The most important–and unfortunately the least debated–issue in politics today is our society’s steady drift toward a class-based system, the likes of which we have not seen since the 19th century. America’s top tier has grown infinitely richer and more removed over the past 25 years. It is not unfair to say that they are literally living in a different country. Few among them send their children to public schools; fewer still send their loved ones to fight our wars…This ever-widening divide is too often ignored or downplayed by its beneficiaries. A sense of entitlement has set in among elites, bordering on hubris. When I raised this issue with corporate leaders during the recent political campaign, I was met repeatedly with denials, and, from some, an overt lack of concern for those who are falling behind. A troubling arrogance is in the air among the nation’s most fortunate.

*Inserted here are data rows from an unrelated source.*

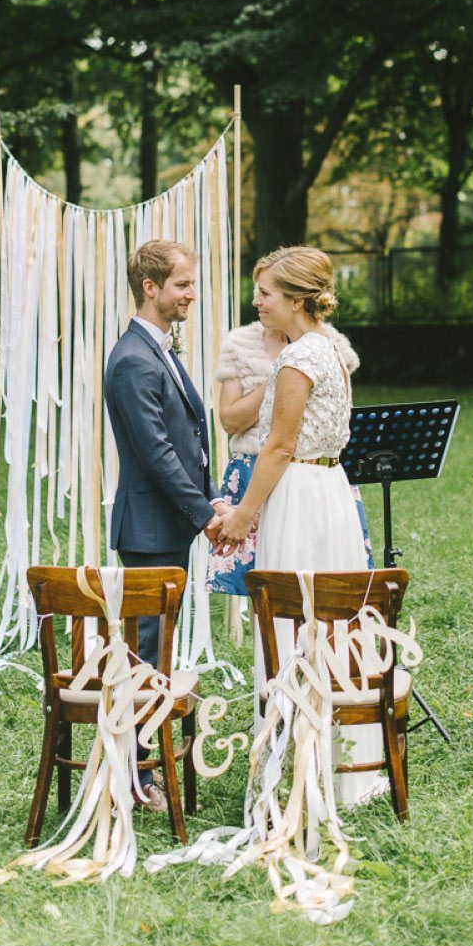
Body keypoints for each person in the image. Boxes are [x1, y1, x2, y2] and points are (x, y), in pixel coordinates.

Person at [213, 245, 383, 804]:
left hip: (299, 499)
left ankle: (291, 760)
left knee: (292, 624)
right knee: (333, 625)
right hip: (330, 491)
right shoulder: (328, 351)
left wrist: (243, 515)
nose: (257, 301)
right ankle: (335, 759)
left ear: (296, 299)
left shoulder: (297, 360)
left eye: (266, 293)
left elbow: (278, 447)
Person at [103, 238, 226, 809]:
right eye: (181, 285)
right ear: (150, 288)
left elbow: (185, 437)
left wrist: (210, 499)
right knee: (145, 656)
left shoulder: (159, 350)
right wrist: (204, 514)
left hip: (166, 525)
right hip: (151, 531)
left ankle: (147, 764)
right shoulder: (131, 358)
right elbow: (155, 452)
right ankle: (133, 773)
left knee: (159, 654)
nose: (191, 294)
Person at [208, 311, 374, 596]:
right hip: (256, 467)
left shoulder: (328, 345)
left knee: (308, 581)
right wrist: (279, 380)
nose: (257, 301)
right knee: (270, 583)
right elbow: (230, 421)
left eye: (265, 292)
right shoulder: (241, 345)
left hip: (306, 475)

Markos snarks delightedly over Webb’s defection today. He doesn’t quote what I found the most interesting of Webb’s paragraphs, in which Jim addresses specifically the readership of the WSJ opinion page, whom he knows from experience have only been nodding off while he quoted the statistics of inequality, and limned its depradations on those unimportant losers who don’t have the WSJ propped up next to their tea caddy in the morning.

America’s elites need to understand this reality in terms of their own self-interest. A recent survey in the Economist warned that globalization was affecting the U.S. differently than other “First World” nations, and that white-collar jobs were in as much danger as the blue-collar positions which have thus far been ravaged by outsourcing and illegal immigration. That survey then warned that “unless a solution is found to sluggish real wages and rising inequality, there is a serious risk of a protectionist backlash” in America that would take us away from what they view to be the “biggest economic stimulus in world history.”More troubling is this: If it remains unchecked, this bifurcation of opportunities and advantages along class lines has the potential to bring a period of political unrest. Up to now, most American workers have simply been worried about their job prospects. Once they understand that there are (and were) clear alternatives to the policies that have dislocated careers and altered futures, they will demand more accountability from the leaders who have failed to protect their interests. The “Wal-Marting” of cheap consumer products brought in from places like China, and the easy money from low-interest home mortgage refinancing, have softened the blows in recent years. But the balance point is tipping in both cases, away from the consumer and away from our national interest.

The middle class is the goose that laid the golden egg of American prosperity. The moneyed elites, including the media (whose reporters are not liberal but libertarian), have been deliberately, and successfully, destroying the middle class. But ultimately, the karmic truth is that they do so at their own peril.